Was raten Sie Unternehmern, die das Thema angehen möchten?
«Digitalisierung ist eine Chance, den Wert des Unternehmens sowie jedes einzelnen Mitarbeitenden zu steigern», sagt Pietro Pignatiello. «Beginnen muss die Umsetzung aber im Kopf der Führung.» Diese Meinung teilt auch Thomas Girelli: «Digitale Transformation ist Chefsache und muss vom obersten Organ eines Unternehmens getragen und unterstützt werden», sagt er. «Zudem muss die Belegschaft Leidenschaft und Herzblut für das Thema spüren – und auch befähigt und zu Beteiligten gemacht werden.»
Thomas Ehrat rät zudem, nicht zu glauben, dass man in einem Schritt eine ganze Produktion umgestalten könne.
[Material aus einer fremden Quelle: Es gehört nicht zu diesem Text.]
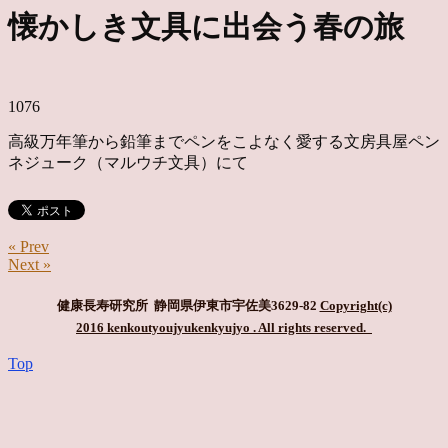
懐かしき文具に出会う春の旅
1076
高級万年筆から鉛筆までペンをこよなく愛する文房具屋ペン
ネジューク（マルウチ文具）にて
« Prev
Next »
健康長寿研究所 静岡県伊東市宇佐美3629-82
Copyright(c)
2016 kenkoutyoujyukenkyujyo
. All rights reserved.
Top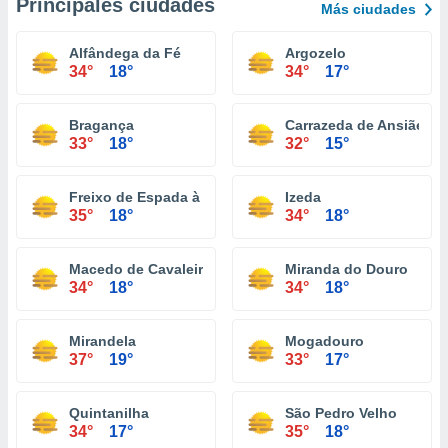
Principales ciudades
Más ciudades
Alfândega da Fé
Argozelo
34°
18°
34°
17°
Bragança
Carrazeda de Ansiães
33°
18°
32°
15°
Freixo de Espada à Cinta
Izeda
35°
18°
34°
18°
Macedo de Cavaleiros
Miranda do Douro
34°
18°
34°
18°
Mirandela
Mogadouro
37°
19°
33°
17°
Quintanilha
São Pedro Velho
34°
17°
35°
18°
Vielmehr müsse man Prozesse schrittweise digitalisieren, um die Investitionen stemmen und die Resultate sichtbar machen zu können.
Wir stellen die drei Unternehmen vor
Die Baumer Group
Die Baumer Group mit Sitz in Frauenfeld (TG) produziert Sensoren, Drehgeber, Messinstrumente und Komponenten für Fabrik- und Prozessautomation. Effizienter Warenfluss, Automatisierung, Vernetzung sowie schlanke und durchgängige Prozesse gehören zum Alltag. Seit über 20 Jahren optimiert das Unternehmen seine Prozesse und wird sich auch zukünftig auf die Digitalisierung konzentrieren.
Die Eugen Seitz AG
Die Eugen Seitz AG in Wetzikon (ZH) ist führend in der Ventiltechnologie für gasförmige Medien im Mittel- und Hochdruck-Bereich. Ihre Lösungen kommen in spezifischen Nischenmärkten wie PET-Flaschen Herstellung, Kernkraftwerke, Motorentechnik und Erdgas-/Wasserstoff-Tankstellen zur Anwendung. Mit schlanken Prozessen, hohem Automatisierungsgrad sowie durchgängiger Digitalisierung von Maschinen und Prozessen lebt das Unternehmen Lean Management und arbeitet ständig an der Optimierung von Infrastruktur und Abläufen.
Die Pi2 PROCESS AG
Die Pi2 PROCESS AG (früher Otto Ackermann AG) in Freienbach (SZ) beliefert seit mehr als 50 Jahren verschiedenste Industrie-Unternehmen mit präzisen Einzelteilen, Baugruppen und Geräten. Im Rahmen der Digitalisierung hat sich die Pi2 PROCESS AG für eine integrierte Gesamtlösung von SAP entschieden. Mit einer grossen Investition in die neueste 3D-Drucktechnologie hat sich die Firma als erste Anbieterin von Hybrid Additive Manufacturing (Pi2-HAM) in der Schweiz etabliert.